Ainsi, celui qui a mangé après l'aube, croyant que l'aube ne s'est pas encore levée, son jeûne n'est pas valable, il doit le rattrapage et doit s'abstenir des choses qui rompent le jeûne le restant de la journée. S'il avait fait son ijtihad, c'est-à-dire s'il avait fait un effort de déduction et avait mangé puis, s'il s'avère que l'aube était déjà apparue, il ne commet pas de péché. C'est le cas par exemple de celui qui se base sur le cri du coq qu'on a expérimenté.
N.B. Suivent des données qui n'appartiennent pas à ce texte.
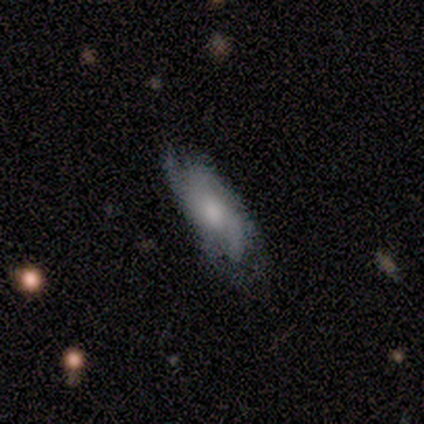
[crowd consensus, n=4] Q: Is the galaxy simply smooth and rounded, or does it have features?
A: smooth — 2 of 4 (50%, tied with featured or disk).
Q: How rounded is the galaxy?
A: in between — 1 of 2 (50%, tied with cigar-shaped).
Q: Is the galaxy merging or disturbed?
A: none — 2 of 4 (50%).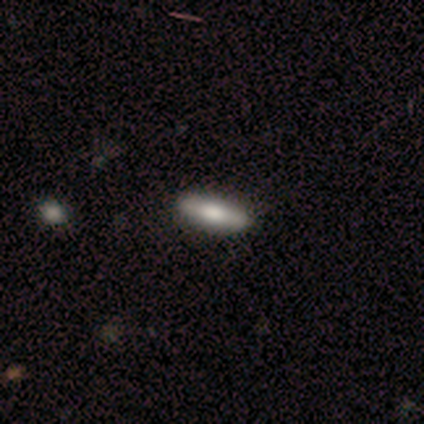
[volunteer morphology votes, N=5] Q: Smooth or featured?
A: smooth (80%); runner-up: featured or disk (20%)
Q: How rounded?
A: in between (50%); tied with: cigar-shaped (50%)
Q: Merging?
A: none (80%); runner-up: minor disturbance (20%)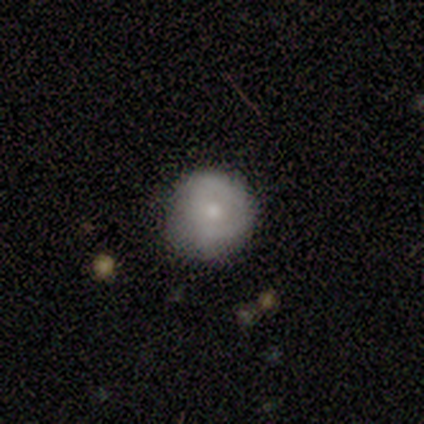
Morphology: type=featured or disk (60%); edge-on=no (67%); bar=no (100%); spiral arms=no (100%); bulge=small (50%, tied with none); merging=none (75%).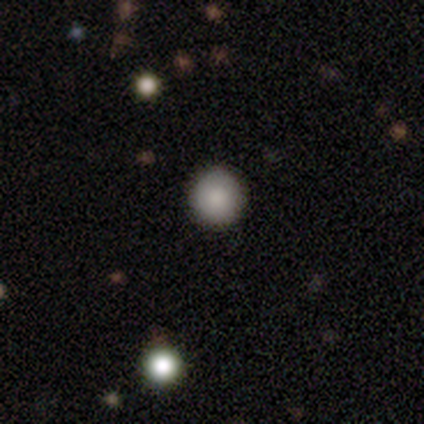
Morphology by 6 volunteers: Q: Smooth or featured?
A: smooth (50%); tied with: star or artifact (50%)
Q: How rounded?
A: round (100%)
Q: Merging?
A: none (100%)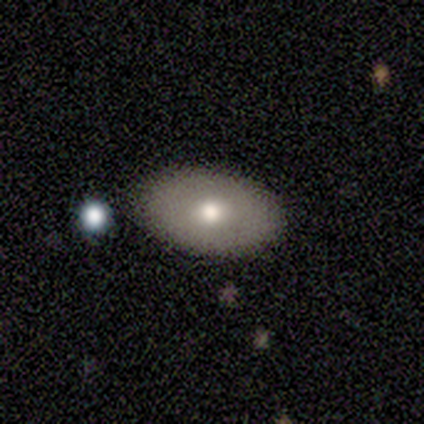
A featured or disk galaxy (80%) viewed edge-on (50%, tied with no) with a rounded central bulge (100%).

Vote fractions:
- Smooth or featured? featured or disk: 80% / smooth: 20% / star or artifact: 0%
- Edge-on disk? yes: 50% (tied) / no: 50% (tied)
- Edge-on bulge? rounded: 100% / boxy: 0% / none: 0%
- Merging? none: 100% / minor disturbance: 0% / major disturbance: 0% / merger: 0%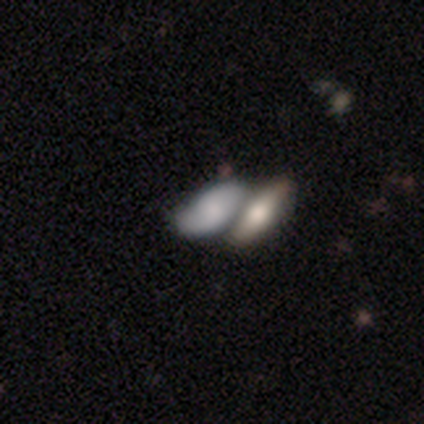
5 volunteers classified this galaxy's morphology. This is likely a featured or disk galaxy (60%). It is likely not viewed edge-on (67%). Bar: possibly weak (50%, tied with no). Spiral arm pattern: possibly yes (50%, tied with no). Spiral arm count: clearly 2 (100%). Spiral winding: clearly medium (100%). Central bulge: possibly moderate (50%, tied with none). Merging: likely merger (60%).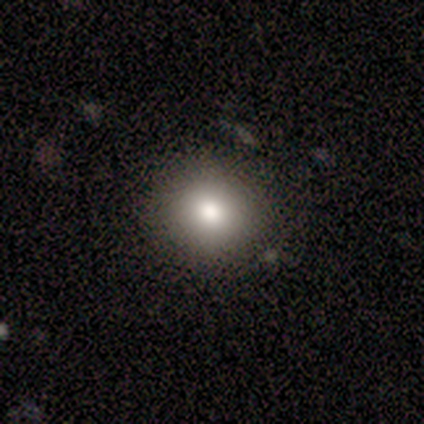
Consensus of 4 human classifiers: smooth 75%, featured or disk 25%, star or artifact 0%. Down the decision tree: how rounded — round (100%); merging — none (100%).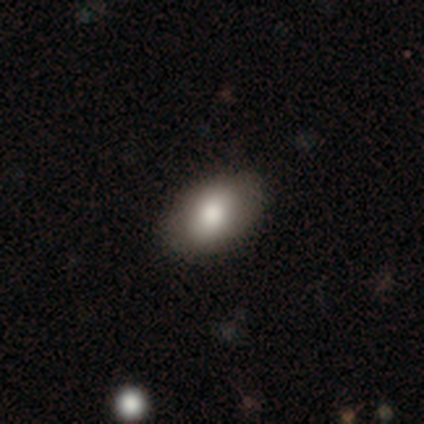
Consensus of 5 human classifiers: Q: Smooth or featured?
A: featured or disk (40%); tied with: star or artifact (40%)
Q: Edge-on disk?
A: no (100%)
Q: Bar?
A: weak (50%); tied with: no (50%)
Q: Spiral arms?
A: no (100%)
Q: Bulge size?
A: moderate (100%)
Q: Merging?
A: none (100%)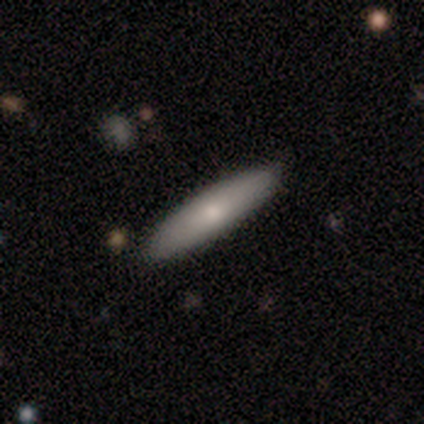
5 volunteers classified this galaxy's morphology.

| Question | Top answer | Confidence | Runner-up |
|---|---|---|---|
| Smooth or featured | smooth | 80% | featured or disk (20%) |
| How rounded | cigar-shaped | 100% | — |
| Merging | none | 100% | — |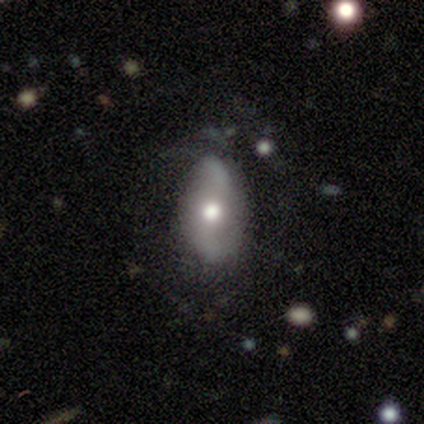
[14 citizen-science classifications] Q: Smooth or featured?
A: featured or disk (64%); runner-up: smooth (21%)
Q: Edge-on disk?
A: no (89%); runner-up: yes (11%)
Q: Bar?
A: no (62%); runner-up: strong (38%)
Q: Spiral arms?
A: yes (75%); runner-up: no (25%)
Q: Spiral winding?
A: medium (50%); tied with: loose (50%)
Q: Spiral arm count?
A: 2 (83%); runner-up: more than 4 (17%)
Q: Bulge size?
A: moderate (75%); runner-up: large (25%)
Q: Merging?
A: none (58%); runner-up: minor disturbance (25%)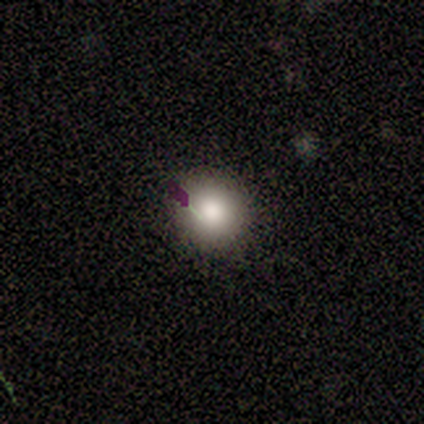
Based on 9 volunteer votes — Smooth or featured? smooth (67%)
How rounded? round (83%)
Merging? none (75%)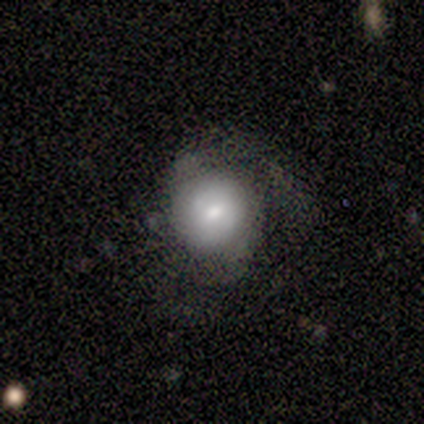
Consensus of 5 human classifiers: Smooth or featured: smooth — 80% (featured or disk — 20%)
How rounded: round — 100%
Merging: none — 40% (tied with minor disturbance — 40%)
De même, s'il a mangé juste avant la disparition de tout le disque solaire lors du coucher, en croyant que le soleil s'est déjà couché, puis qu'il s'est avéré qu'il n'en était pas ainsi, son jeûne n'est pas valable et il doit le rattrapage de ce jour. Quant à celui qui mange sans excuse juste avant le coucher, il commet un péché. Allah ta^ala dit :

ce qui signifie : « Et poursuivez le jeûne jusqu'à la nuit »  [sourat Al-Baqarah / 187], le coucher du soleil étant un signe du commencement de la nuit.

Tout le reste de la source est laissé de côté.